**Task material**:
-- -- --

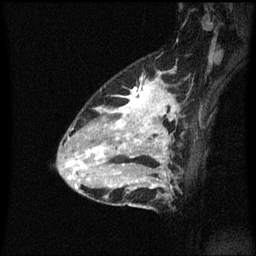
Breast MRI (dynamic contrast-enhanced), one sagittal slice. Slice 41 of 60 in the series (ordered by position). Dynamic contrast-enhanced series, image 2 of 3 at this slice position (ordered by acquisition). 1.5 T. TE 4.2 ms, TR 8.4 ms. 2 mm slice thickness. 256 × 256 image matrix, field of view 200 × 200 mm. Patient: female, 34 years. From the clinical record (not read from this slice): setting: breast cancer imaged before/during neoadjuvant chemotherapy; receptor status: HR-positive, HER2-negative.
Structures marked on this image (semi-automatic segmentation, software-assisted and operator-edited):
- analysis volume of interest (the breast-tissue region the enhancement analysis was run in; not a lesion): bounding box [x1, y1, x2, y2] px = [69, 72, 179, 209]
- tumour enhancement mask (voxels above the 70 % enhancement threshold inside the analysis volume of interest): [70, 80, 174, 189]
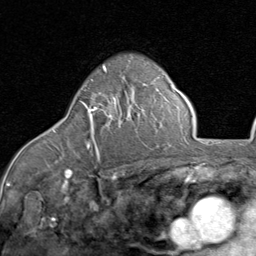
Breast MRI (dynamic contrast-enhanced), one axial slice; slice 58 of 80 in the series (ordered by position); cropped to one breast; dynamic contrast-enhanced series, time point 2 of 8 at this slice position (early post-contrast); 1.5 T; TE 1.7 ms, TR 4.5 ms; 2 mm slice thickness; 256 × 256 image matrix, field of view 180 × 180 mm. Female patient.
Outlined on this slice (semi-automatic segmentation, software-assisted and operator-edited):
- enhancing-tissue mask used for the functional tumour volume (all voxels passing the contrast-enhancement thresholds inside the analysis volume; usually the tumour): bounding box (x1, y1, x2, y2) in pixels: (86, 101, 116, 157)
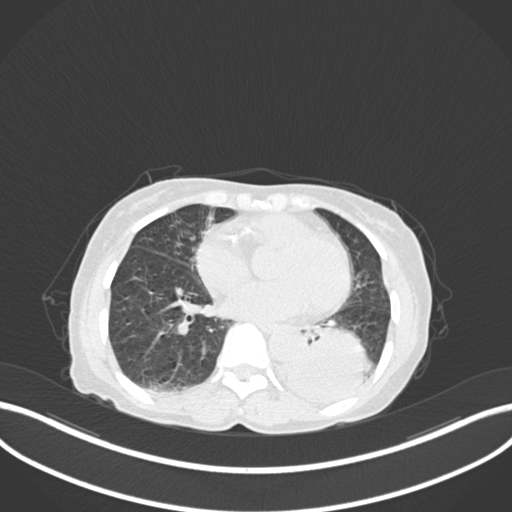
Chest CT, one axial slice. Slice 50 of 233 in the series (ordered by position). 120 kVp. Lung window (W 1500 / L -600 HU). 1 mm slice thickness. 512 × 512 image matrix. Female patient, age 78 years. From the clinical record (not read from this slice): clinical TNM (as recorded): T3 N0 M1.
Structures marked on this image (bounding box drawn by a radiologist):
- lung tumour (recorded histology: squamous cell carcinoma): bounding box [x1, y1, x2, y2] px = [278, 321, 372, 408]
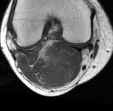
MRI of an extremity soft-tissue mass, one axial slice. Position 14 of 45 along the scan axis. MR volume resampled by the dataset authors to the PET/CT grid (not the native acquisition matrix). 3.27 mm slice thickness. 113 × 111 image matrix, field of view 110 × 108 mm. Female patient. Case-level facts recorded for this patient, not image findings: histological type: liposarcoma; site of the primary tumour: right thigh.
Outlined on this slice (expert contour drawn on MRI and transferred to this co-registered scan by the dataset authors):
- gross tumour volume (mass): box from (x=30, y=43) to (x=73, y=86) px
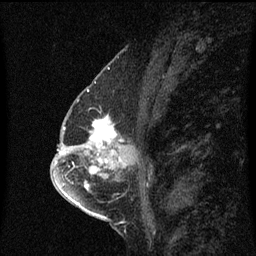
Breast MRI (dynamic contrast-enhanced), one sagittal slice. Position 35 of 60 along the scan axis. Dynamic contrast-enhanced series, image 2 of 3 at this slice position (ordered by acquisition). 1.5 T. TE 4.2 ms, TR 8.4 ms. 2 mm slice thickness. 256 × 256 image matrix, field of view 200 × 200 mm. Patient: female, 57 years. From the clinical record (not read from this slice): setting: breast cancer imaged before/during neoadjuvant chemotherapy; receptor status: HR-positive, HER2-negative.
Structures marked on this image (semi-automatic segmentation, software-assisted and operator-edited):
- analysis volume of interest (the breast-tissue region the enhancement analysis was run in; not a lesion): bounding box [x1, y1, x2, y2] px = [87, 116, 125, 145]
- tumour enhancement mask (voxels above the 70 % enhancement threshold inside the analysis volume of interest): [88, 116, 117, 145]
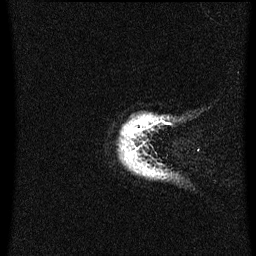
Breast MRI (dynamic contrast-enhanced), one sagittal slice; slice 59 of 60 in the series (ordered by position); dynamic contrast-enhanced series, image 2 of 3 at this slice position (ordered by acquisition); 1.5 T; TE 4.2 ms, TR 8.4 ms; 2.3 mm slice thickness; 256 × 256 image matrix, field of view 200 × 200 mm. Patient: female, 38 years. From the clinical record (not read from this slice): setting: breast cancer imaged before/during neoadjuvant chemotherapy; receptor status: HER2-positive.
Structures marked on this image (semi-automatic segmentation, software-assisted and operator-edited):
- analysis volume of interest (the breast-tissue region the enhancement analysis was run in; not a lesion): bounding box [x1, y1, x2, y2] px = [121, 114, 168, 179]
- tumour enhancement mask (voxels above the 70 % enhancement threshold inside the analysis volume of interest): [126, 128, 130, 135]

-- -- --

**What the exercise asks**: Your copy must repeat the data word for word and show none of its images.

**Your response**:
Breast MRI (dynamic contrast-enhanced), one sagittal slice. Slice 41 of 60 in the series (ordered by position). Dynamic contrast-enhanced series, image 2 of 3 at this slice position (ordered by acquisition). 1.5 T. TE 4.2 ms, TR 8.4 ms. 2 mm slice thickness. 256 × 256 image matrix, field of view 200 × 200 mm. Patient: female, 34 years. From the clinical record (not read from this slice): setting: breast cancer imaged before/during neoadjuvant chemotherapy; receptor status: HR-positive, HER2-negative.
Structures marked on this image (semi-automatic segmentation, software-assisted and operator-edited):
- analysis volume of interest (the breast-tissue region the enhancement analysis was run in; not a lesion): bounding box [x1, y1, x2, y2] px = [69, 72, 179, 209]
- tumour enhancement mask (voxels above the 70 % enhancement threshold inside the analysis volume of interest): [70, 80, 174, 189]
Breast MRI (dynamic contrast-enhanced), one axial slice; slice 58 of 80 in the series (ordered by position); cropped to one breast; dynamic contrast-enhanced series, time point 2 of 8 at this slice position (early post-contrast); 1.5 T; TE 1.7 ms, TR 4.5 ms; 2 mm slice thickness; 256 × 256 image matrix, field of view 180 × 180 mm. Female patient.
Outlined on this slice (semi-automatic segmentation, software-assisted and operator-edited):
- enhancing-tissue mask used for the functional tumour volume (all voxels passing the contrast-enhancement thresholds inside the analysis volume; usually the tumour): bounding box (x1, y1, x2, y2) in pixels: (86, 101, 116, 157)
Chest CT, one axial slice. Slice 50 of 233 in the series (ordered by position). 120 kVp. Lung window (W 1500 / L -600 HU). 1 mm slice thickness. 512 × 512 image matrix. Female patient, age 78 years. From the clinical record (not read from this slice): clinical TNM (as recorded): T3 N0 M1.
Structures marked on this image (bounding box drawn by a radiologist):
- lung tumour (recorded histology: squamous cell carcinoma): bounding box [x1, y1, x2, y2] px = [278, 321, 372, 408]
MRI of an extremity soft-tissue mass, one axial slice. Position 14 of 45 along the scan axis. MR volume resampled by the dataset authors to the PET/CT grid (not the native acquisition matrix). 3.27 mm slice thickness. 113 × 111 image matrix, field of view 110 × 108 mm. Female patient. Case-level facts recorded for this patient, not image findings: histological type: liposarcoma; site of the primary tumour: right thigh.
Outlined on this slice (expert contour drawn on MRI and transferred to this co-registered scan by the dataset authors):
- gross tumour volume (mass): box from (x=30, y=43) to (x=73, y=86) px
Breast MRI (dynamic contrast-enhanced), one sagittal slice. Position 35 of 60 along the scan axis. Dynamic contrast-enhanced series, image 2 of 3 at this slice position (ordered by acquisition). 1.5 T. TE 4.2 ms, TR 8.4 ms. 2 mm slice thickness. 256 × 256 image matrix, field of view 200 × 200 mm. Patient: female, 57 years. From the clinical record (not read from this slice): setting: breast cancer imaged before/during neoadjuvant chemotherapy; receptor status: HR-positive, HER2-negative.
Structures marked on this image (semi-automatic segmentation, software-assisted and operator-edited):
- analysis volume of interest (the breast-tissue region the enhancement analysis was run in; not a lesion): bounding box [x1, y1, x2, y2] px = [87, 116, 125, 145]
- tumour enhancement mask (voxels above the 70 % enhancement threshold inside the analysis volume of interest): [88, 116, 117, 145]
Breast MRI (dynamic contrast-enhanced), one sagittal slice; slice 59 of 60 in the series (ordered by position); dynamic contrast-enhanced series, image 2 of 3 at this slice position (ordered by acquisition); 1.5 T; TE 4.2 ms, TR 8.4 ms; 2.3 mm slice thickness; 256 × 256 image matrix, field of view 200 × 200 mm. Patient: female, 38 years. From the clinical record (not read from this slice): setting: breast cancer imaged before/during neoadjuvant chemotherapy; receptor status: HER2-positive.
Structures marked on this image (semi-automatic segmentation, software-assisted and operator-edited):
- analysis volume of interest (the breast-tissue region the enhancement analysis was run in; not a lesion): bounding box [x1, y1, x2, y2] px = [121, 114, 168, 179]
- tumour enhancement mask (voxels above the 70 % enhancement threshold inside the analysis volume of interest): [126, 128, 130, 135]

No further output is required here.